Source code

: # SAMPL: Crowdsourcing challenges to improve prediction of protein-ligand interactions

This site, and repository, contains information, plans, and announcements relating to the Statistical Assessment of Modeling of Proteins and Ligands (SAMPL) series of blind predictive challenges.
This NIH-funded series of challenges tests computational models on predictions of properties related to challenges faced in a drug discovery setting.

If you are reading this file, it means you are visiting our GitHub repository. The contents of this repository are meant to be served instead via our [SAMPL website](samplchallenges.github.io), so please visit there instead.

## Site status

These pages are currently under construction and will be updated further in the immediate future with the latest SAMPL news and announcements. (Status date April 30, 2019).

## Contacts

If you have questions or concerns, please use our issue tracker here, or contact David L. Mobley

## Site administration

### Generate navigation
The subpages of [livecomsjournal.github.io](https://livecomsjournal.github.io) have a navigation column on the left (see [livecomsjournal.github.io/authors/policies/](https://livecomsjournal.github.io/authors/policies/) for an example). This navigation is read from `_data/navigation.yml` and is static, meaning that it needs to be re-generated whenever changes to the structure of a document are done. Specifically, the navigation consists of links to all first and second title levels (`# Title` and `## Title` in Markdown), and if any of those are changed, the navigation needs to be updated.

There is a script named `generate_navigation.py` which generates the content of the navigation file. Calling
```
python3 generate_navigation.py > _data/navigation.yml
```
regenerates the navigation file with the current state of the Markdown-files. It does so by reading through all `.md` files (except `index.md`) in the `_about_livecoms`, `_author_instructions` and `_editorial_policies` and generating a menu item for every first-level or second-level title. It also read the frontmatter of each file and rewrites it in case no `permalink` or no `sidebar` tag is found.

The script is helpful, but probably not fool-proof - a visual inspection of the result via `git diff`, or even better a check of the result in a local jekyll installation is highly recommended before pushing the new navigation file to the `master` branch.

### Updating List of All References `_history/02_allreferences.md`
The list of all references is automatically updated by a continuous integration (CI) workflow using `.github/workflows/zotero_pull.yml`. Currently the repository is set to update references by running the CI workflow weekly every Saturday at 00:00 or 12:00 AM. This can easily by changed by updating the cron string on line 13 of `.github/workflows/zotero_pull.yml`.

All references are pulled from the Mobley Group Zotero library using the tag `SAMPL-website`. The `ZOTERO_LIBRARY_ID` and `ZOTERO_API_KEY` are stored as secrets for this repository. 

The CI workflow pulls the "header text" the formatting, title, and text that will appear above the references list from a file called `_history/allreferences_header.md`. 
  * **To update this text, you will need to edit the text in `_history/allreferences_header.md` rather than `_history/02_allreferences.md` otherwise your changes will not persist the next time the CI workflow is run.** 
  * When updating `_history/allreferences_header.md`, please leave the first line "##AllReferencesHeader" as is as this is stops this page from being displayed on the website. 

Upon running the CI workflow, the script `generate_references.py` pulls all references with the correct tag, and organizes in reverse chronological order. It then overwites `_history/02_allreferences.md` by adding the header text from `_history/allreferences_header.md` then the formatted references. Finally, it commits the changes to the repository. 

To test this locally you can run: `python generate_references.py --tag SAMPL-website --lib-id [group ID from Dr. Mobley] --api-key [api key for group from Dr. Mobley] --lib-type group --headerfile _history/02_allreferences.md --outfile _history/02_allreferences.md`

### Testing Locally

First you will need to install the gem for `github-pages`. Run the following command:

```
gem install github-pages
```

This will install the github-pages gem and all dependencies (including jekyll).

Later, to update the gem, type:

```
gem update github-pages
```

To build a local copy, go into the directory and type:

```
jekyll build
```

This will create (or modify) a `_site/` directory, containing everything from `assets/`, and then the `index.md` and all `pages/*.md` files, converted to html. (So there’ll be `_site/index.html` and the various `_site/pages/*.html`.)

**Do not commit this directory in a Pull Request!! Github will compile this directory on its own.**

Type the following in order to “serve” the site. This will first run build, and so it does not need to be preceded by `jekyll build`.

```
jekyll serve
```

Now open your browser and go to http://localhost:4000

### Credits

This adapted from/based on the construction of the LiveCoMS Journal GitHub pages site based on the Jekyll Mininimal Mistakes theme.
• • • • •
● **Problem statement**:
Find "Type the following" in the records above. Repeat its line and every later line exactly, through the last one.

● **Problem solution**:
Type the following in order to “serve” the site. This will first run build, and so it does not need to be preceded by `jekyll build`.

```
jekyll serve
```

Now open your browser and go to http://localhost:4000

### Credits

This adapted from/based on the construction of the LiveCoMS Journal GitHub pages site based on the Jekyll Mininimal Mistakes theme.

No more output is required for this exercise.